I would argue that I am no more selfish than any punctual specimen. However, I will admit to being ish-y  when it comes to all things time. I have yet to find a way to see my commitments as exact points in time. I am an –ish person. I may not be at work by 7:30, but you can be sure that I will make it by 7:30ish. 

This ishness is experienced as an insurmountable wall separating me from society. I cannot pretend to an a priori knowledge of time. If I were to posit myself within the spacetime continuum, I might be found near the edge of the speed of light with my fingernails dug into the lip of the black hole. If I could just swing my other arm up and out against the strain of the laws of physics, the Kate Spade calendar chirping  of appointments and to-do lists aligned neatly beside crisp depictions of watering cans and galoshes. If I could just claw my way out from under the unopened bills, the receipts, the bank statements, the ungraded papers, the graded papers to be filed, the files to be discarded, the phone numbers scribbled on the back of the Starbucks sleeve found in the backseat of my car. If I could just, if I could only, then I might be able to meet you for coffee this afternoon around 3:00. Let’s call it 3-ish.



6 responses

31 08 2008

Beautifully written, Whitney!

8 09 2008

O Whitney, I’m keening, keening, to hear this.

I will not belabor the subject, only let me suggest this:

when one leaves others waiting, perhaps, perhaps, one is a thief of their time?

9 09 2008
Whitney Wood

“Punctuality is the virtue of the bored.” – Evelyn Waugh
As a true isher (from way back) this makes me feel a bit better.

13 09 2008

Marie: I wasn’t really trying to make a case for tardiness… I was merely ruminating (rambling?) about my fascination with tardiness and timeliness and how people who are always late never understand people who are always on time and vice versa. Strange, no? As hard as I try to be on time, I can never sustain a lifestyle that is punctual and tidy. Once in a while, yes. Daily? uh-uh. (That is not to say that I am not ashamed of this aspect of my personality. I was late for a meeting this morning and was keening the whole way there.)
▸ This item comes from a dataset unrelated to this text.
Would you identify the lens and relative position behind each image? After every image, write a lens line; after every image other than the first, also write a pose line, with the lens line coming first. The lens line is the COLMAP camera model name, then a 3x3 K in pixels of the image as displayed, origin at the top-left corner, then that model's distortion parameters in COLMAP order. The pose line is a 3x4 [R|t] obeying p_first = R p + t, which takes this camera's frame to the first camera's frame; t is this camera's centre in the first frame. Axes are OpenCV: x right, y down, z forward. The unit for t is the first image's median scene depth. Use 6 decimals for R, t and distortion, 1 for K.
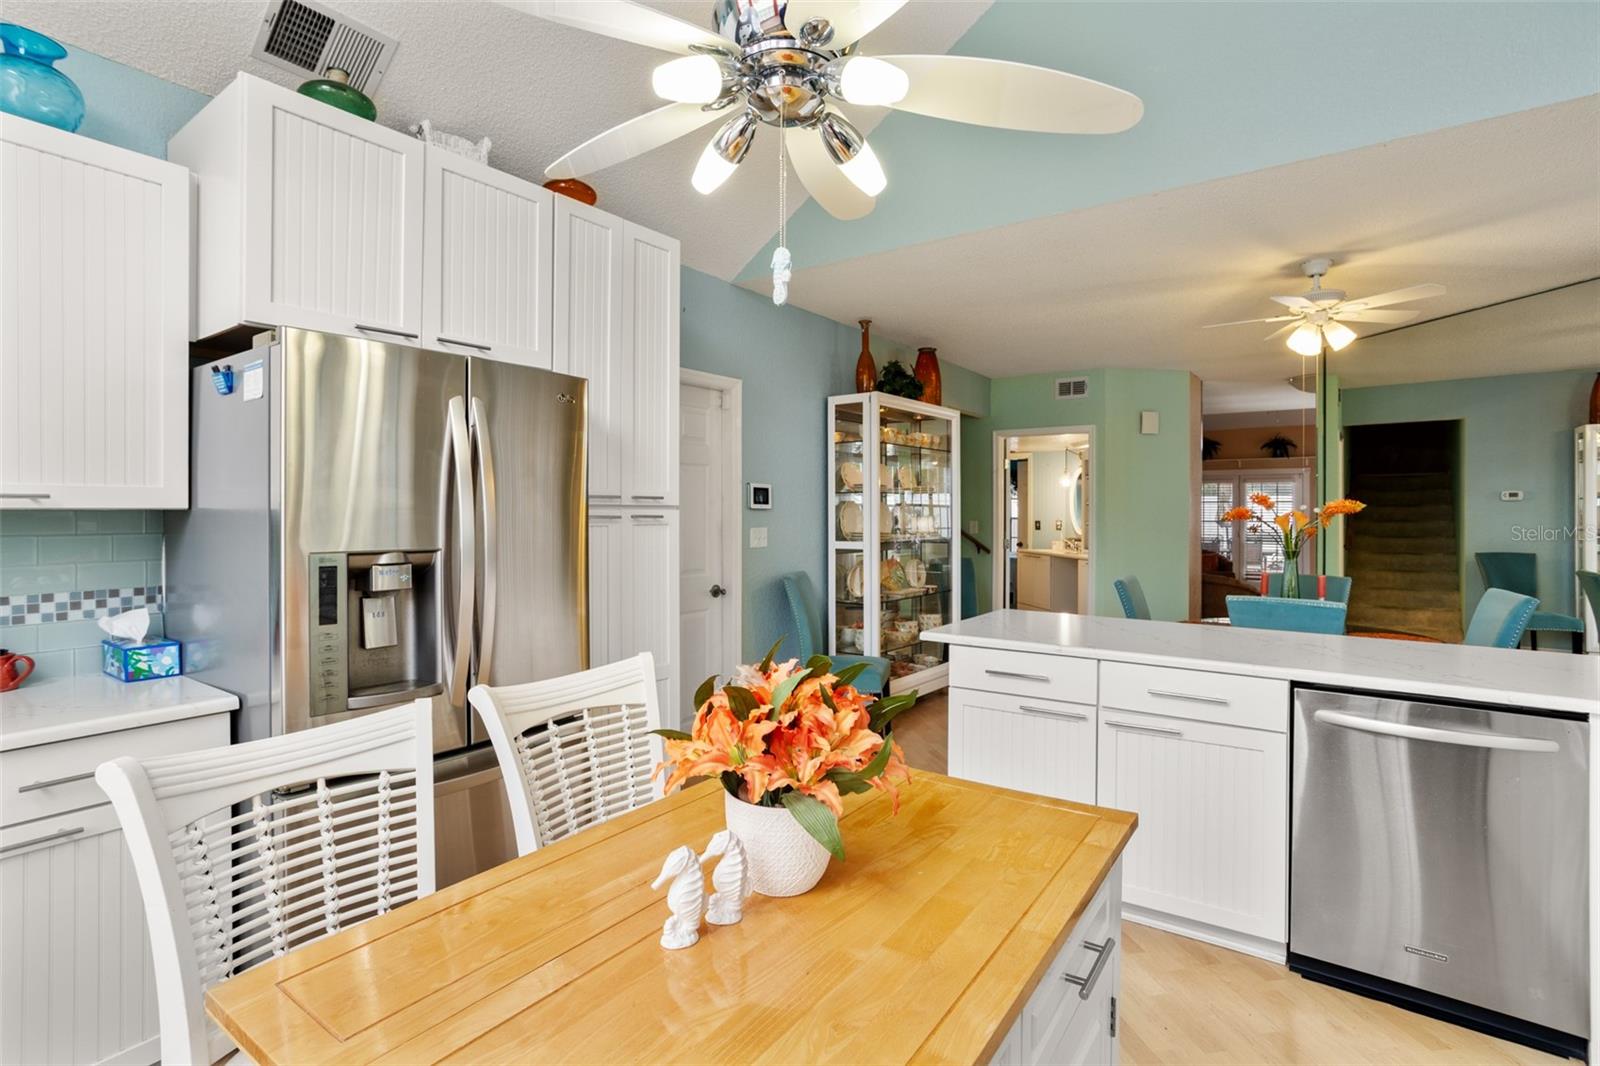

Whit: I’m glad I have made you feel better if only through my affirmation of suffering from a common affliction.

14 09 2008

That’s okay, Whitney. I actually think 10-15 min late is totally acceptable. “ish” is one thing. But I have a friend who never appears before an hour after the agreed-upon time, minimum. And a co-worker who is never never late for personal appts, must must leave work on time, and yet is daily late by 35-50 mins. So if I sounded particularly overwrought, mea maxima culpa, I was projecting… 🙂

17 09 2008
John Pennisi

Do you count your students tardy? Just curious.